PARIS (AFP) - Une récente décision de justice va inciter les détenus à multiplier les plaintes pour conditions de détention "contraires à la dignité", alors que les prisons n'ont jamais été aussi peuplées depuis trois ans, estiment professionnels et associations interrogés jeudi par l'AFP.
Par un arrêt rendu public le 18 juillet, la chambre d'instruction de la cour d'appel de Nancy a décidé pour la première fois de donner suite à la plainte contre X d'un détenu fondée sur l'article 225-14 du Code pénal, qui réprime le fait de soumettre une personne vulnérable à des conditions d'hébergement contraires à la dignité humaine.
La chambre d'instruction a considéré que l'article 225-14 s'appliquait à la prison, qu'un détenu était, du fait même de sa détention, une personne vulnérable et qu'il convenait donc d'instruire la plainte.
Le détenu en question avait passé plusieurs mois en 2006 à la maison d'arrêt de Nancy qui héberge 330 prisonniers pour 259 places.
Selon l'Administration pénitentiaire (AP), il y avait au 1er juillet 61.810 détenus pour 50.557 places dans les 192 prisons françaises, soit un taux moyen de surpopulation carcérale de 122%. Le nombre de détenus n'avait jamais été aussi élevé depuis juillet 2004.
La décision de Nancy pourrait donner lieu à d'autres procédures similaires. Déjà, un détenu du Val-de-Reuil (Eure) a déposé mardi une plainte auprès du procureur de Rouen sur les mêmes fondements qu'à Nancy, a-t-on appris jeudi auprès de son avocat, Me Etienne Noël.
Ce détenu a passé plus de quatre ans à la maison d'arrêt de Rouen dans des cellules comprises entre 10,80 m2 et 12,36 m2 et toujours en compagnie de deux autres prisonniers.
Dans sa plainte, dont l'AFP a eu une copie, Me Noël rappelle que le Comité de prévention de la torture du Conseil de l'Europe fixe en outre à 7 m2 "l'espace disponible minimal" par détenu.
L'avocat évoque également deux rapports d'expertise sur les installations de la maison d'arrêt de Rouen, remis en novembre 2005 et janvier 2006 et consultés par l'AFP, dans lesquels un médecin hygiéniste rappelait par exemple que "l'absence de séparation entre cabinet d'aisance et la pièce à vivre constitue un manquement grave au Code de la Santé publique".
Hugues de Suremain, juriste à l'Observatoire international des prisons (OIP), estime qu'"il va y avoir une pression accrue sur les pouvoirs publics pour que l'intolérable cesse" à travers d'autres plaintes.

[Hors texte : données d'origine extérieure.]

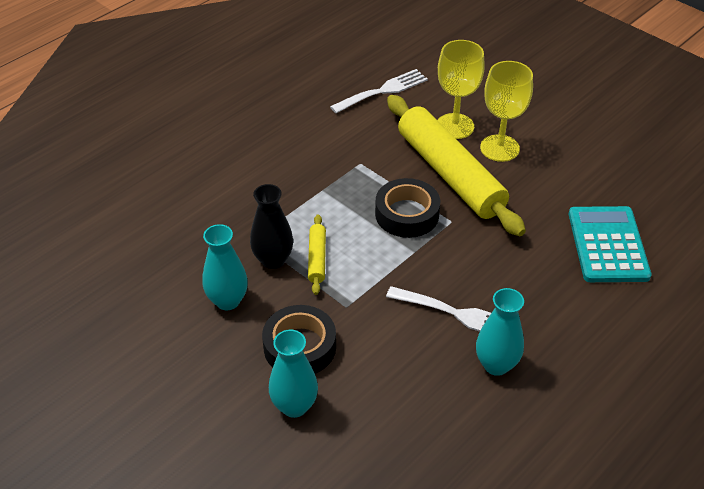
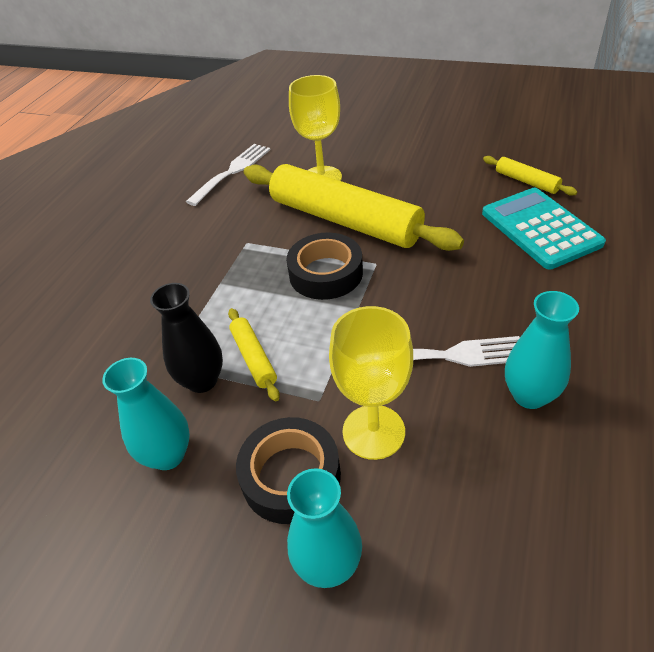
camera: 20 degrees left, 0 degrees up
(499, 148) = (376, 182): yellow goblet -> yellow goblet (373, 431)
(631, 198) = (526, 181): none -> yellow rolling pin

Jean-François Forget, secrétaire général de l'Ufap, syndicat majoritaire chez les surveillants de prison, juge "de bonne guerre" que "la population pénale profite de l'actualité assez dense sur ce sujet ces derniers temps pour appuyer sur l'accélérateur" contre la surpopulation carcérale.
Le président de la Ligue des droits de l'Homme (LDH) Jean-Pierre Dubois "se réjouit de cette prise de conscience qui commence dans les juridictions", rappelant qu'en 2000, "deux rapports parlementaires avaient conclu que les conditions de détention étaient +une honte pour la République+ mais la situation ne s'est améliorée qu'à la marge".
Les plaintes contre X doivent servir à déterminer les responsabilités "à n'importe quel niveau de l'Etat", selon Me Noël qui se dit convaincu que "c'est en accumulant les condamnations qu'on arrivera à faire bouger les choses".
La garde des Sceaux Rachida Dati a estimé jeudi sur LCI qu'il reviendrait au futur contrôleur général des prisons de "contrôler les conditions de vie des personnes privées de liberté".